A guerrilha sem dúvida tem uma organização incrível para manter-se na luta por quase 43 anos, mas comete erros que estão se tornando freqüentes. O pior deles aconteceu em 18 de junho de 2007, quando onze deputados do estado de Valle (o 12º, Sigifredo López, escapou por estar em outro local) que estavam em poder da Frente 60 foram assassinados a sangue frio pelos seus carcereiros porque, numa trapalhada, a Frente 29 também das Farc a atacou. Os primeiros pensaram que estavam sendo agredidos pelo Exército e os segundos acharam que era um bloco do ELN (guerrilha concorrente) do qual queriam vingar-se. Sob intensa pressão da política de Segurança Democrática do presidente Álvaro Uribe que desfechou uma ofensiva militar que mantém a guerrilha encurralada impedindo até mesmo a comunicação livre entre seus chefes, os reveses no ano passado foram catastróficos: a morte dos três líderes maiores – Manuel Marulanda, Raul Reyes e Ivan Rios -, além da Operação Xeque na qual o Exército libertou sem dar um só tiro a Ingrid Betancourt e aos três norte-americanos.

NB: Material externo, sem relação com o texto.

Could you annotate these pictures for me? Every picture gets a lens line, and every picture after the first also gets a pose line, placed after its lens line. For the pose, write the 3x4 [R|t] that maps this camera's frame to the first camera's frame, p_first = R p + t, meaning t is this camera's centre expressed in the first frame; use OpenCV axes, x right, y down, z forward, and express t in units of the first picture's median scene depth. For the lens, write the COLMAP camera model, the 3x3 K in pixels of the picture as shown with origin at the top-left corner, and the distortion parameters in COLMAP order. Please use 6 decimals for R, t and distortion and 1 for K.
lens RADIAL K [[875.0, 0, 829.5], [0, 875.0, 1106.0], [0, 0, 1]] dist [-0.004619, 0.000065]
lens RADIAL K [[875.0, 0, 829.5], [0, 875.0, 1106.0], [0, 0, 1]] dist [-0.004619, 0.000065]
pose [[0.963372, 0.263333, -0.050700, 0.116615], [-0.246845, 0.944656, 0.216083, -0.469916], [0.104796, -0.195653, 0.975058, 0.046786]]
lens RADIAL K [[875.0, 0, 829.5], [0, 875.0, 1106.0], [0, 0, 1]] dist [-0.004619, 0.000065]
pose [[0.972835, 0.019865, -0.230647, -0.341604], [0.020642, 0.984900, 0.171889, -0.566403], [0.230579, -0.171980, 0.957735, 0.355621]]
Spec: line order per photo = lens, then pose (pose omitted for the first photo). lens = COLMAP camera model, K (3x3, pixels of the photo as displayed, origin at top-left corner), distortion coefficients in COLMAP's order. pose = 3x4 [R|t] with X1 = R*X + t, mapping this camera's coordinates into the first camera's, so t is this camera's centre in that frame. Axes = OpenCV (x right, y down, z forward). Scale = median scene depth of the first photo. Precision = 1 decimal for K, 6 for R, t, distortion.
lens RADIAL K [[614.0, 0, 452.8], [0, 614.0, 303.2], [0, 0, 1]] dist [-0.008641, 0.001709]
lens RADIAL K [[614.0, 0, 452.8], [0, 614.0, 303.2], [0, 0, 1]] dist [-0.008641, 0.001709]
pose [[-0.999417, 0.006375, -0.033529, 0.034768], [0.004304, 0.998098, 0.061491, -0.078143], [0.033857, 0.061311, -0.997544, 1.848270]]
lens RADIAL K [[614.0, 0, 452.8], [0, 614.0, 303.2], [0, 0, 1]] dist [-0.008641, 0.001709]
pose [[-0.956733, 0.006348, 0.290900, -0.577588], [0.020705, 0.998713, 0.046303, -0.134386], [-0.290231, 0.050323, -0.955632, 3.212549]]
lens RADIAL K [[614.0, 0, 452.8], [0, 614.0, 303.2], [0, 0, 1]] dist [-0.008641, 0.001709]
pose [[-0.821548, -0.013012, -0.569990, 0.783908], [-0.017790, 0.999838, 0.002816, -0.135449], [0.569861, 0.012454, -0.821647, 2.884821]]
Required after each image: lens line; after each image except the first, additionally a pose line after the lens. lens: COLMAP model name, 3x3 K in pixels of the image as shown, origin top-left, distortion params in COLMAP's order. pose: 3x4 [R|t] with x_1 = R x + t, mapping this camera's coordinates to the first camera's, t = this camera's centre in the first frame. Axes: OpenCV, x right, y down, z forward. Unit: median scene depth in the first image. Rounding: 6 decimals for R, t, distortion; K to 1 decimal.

A estratégia de nomear 60 seqüestrados por razões políticas como moeda para troca pelos guerrilheiros presos, foi um tiro que saiu pela culatra ao resultar numa grande movimentação do povo colombiano pelas suas libertações e a concentração dos esforços repressivos governamentais em torno do grupo. Por várias razões, hoje restam 25, todos policiais ou militares. Deles o mais graduado é o Coronel da Polícia Luis Mendieta, há mais de dez anos na selva (os mais antigos são os cabos Pablo Moncayo e José Martinez que caíram em dezembro de 1997). Manter este grupo sem ter um território sagrado onde não sejam fustigados diariamente pelas Forças Armadas, tornou-se cada vez mais inviável, o que parece ter levado Alfonso Cano, o atual Número Um das Farc, a abrir mão dele, permanecendo, no entanto, com todos os seqüestrados por razões financeiras, mais de 800 pessoas, sobre as quais inexiste clamor popular, pois são do interesse direto somente das próprias famílias. A liberação voluntária de reféns não é uma novidade: segundo o jornal El Tiempo, 428 sequestrados civis ou fardados recuperaram a liberdade desde 1997. Agora a esperança da guerrilha, que necessita cada vez mais desesperadamente respirar por meio de negociações de paz que lhe permitam rearticular-se, é que liberações gradativas criem um clima favorável no país a entendimentos com Uribe, que poderá tornar-se menos duro à medida em que a campanha para as eleições de 2010 avance. Uribe acha que está perto de inviabilizar as Farc e tem amplo apoio da população, mas não o conseguirá no ano e meio de mandato que lhe resta. Caso não se lance na aventura de um terceiro período na Casa de Nariño (Palácio de Governo), terá de confiar em um substituto à altura. Os próximos dois anos serão decisivos para sabermos se a guerrilha será fortalecida ou arrasada.